*** Opening of Extracted information ***
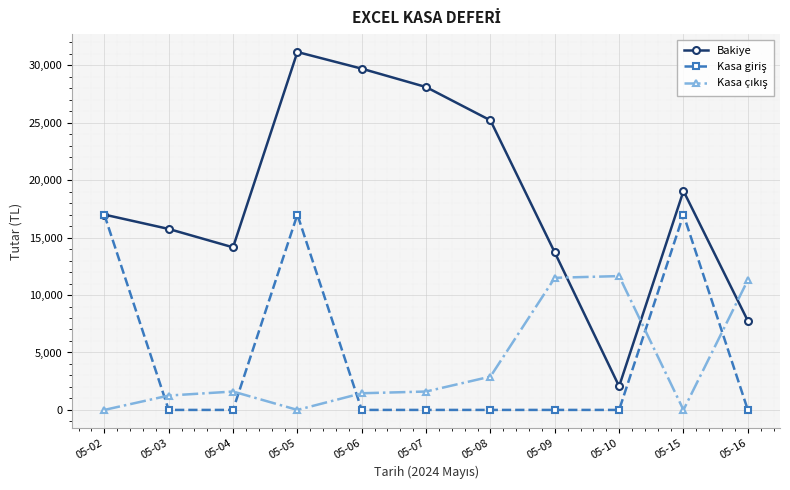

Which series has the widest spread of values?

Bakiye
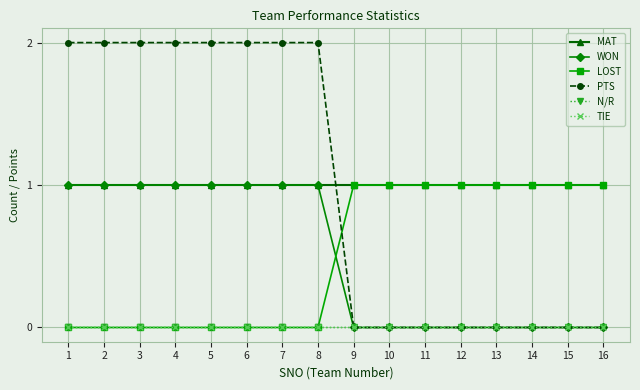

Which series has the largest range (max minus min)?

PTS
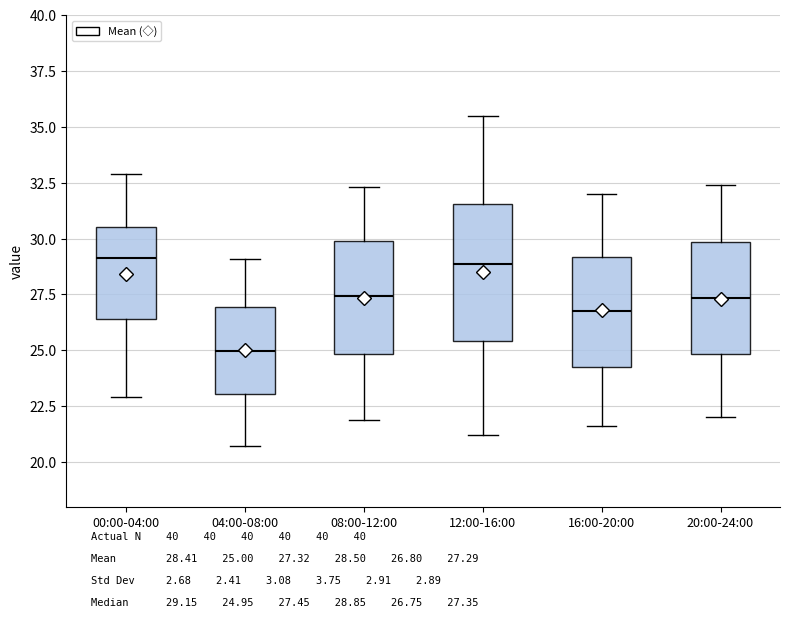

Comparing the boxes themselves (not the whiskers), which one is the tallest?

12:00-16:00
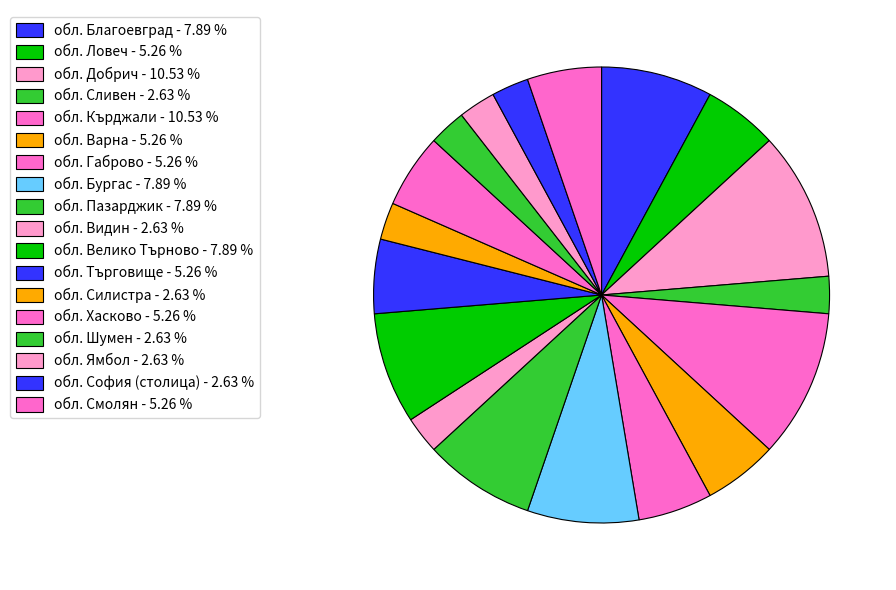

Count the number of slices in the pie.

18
*** Close of Extracted information ***
*** Opening of Extracted information ***
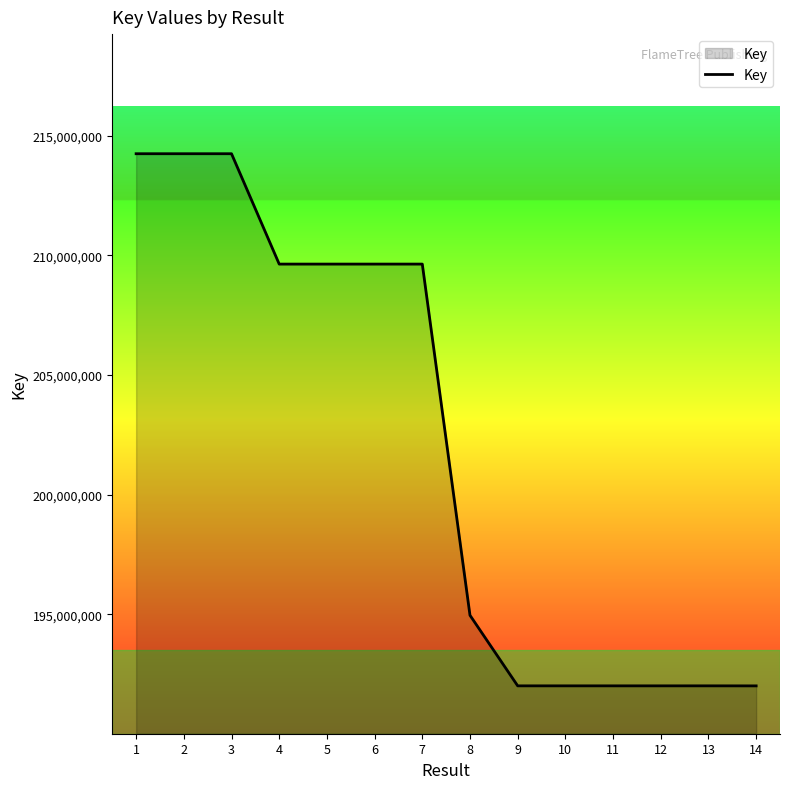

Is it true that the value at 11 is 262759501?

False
*** Close of Extracted information ***
> Exercise aim:
Starting at the line containing "Comparing the boxes" and stopping after the line containing "Count the number of slices in the pie.", echo that stretch of the data verbatim, leaving out any pictures.

> Task solution:
Comparing the boxes themselves (not the whiskers), which one is the tallest?

12:00-16:00

Count the number of slices in the pie.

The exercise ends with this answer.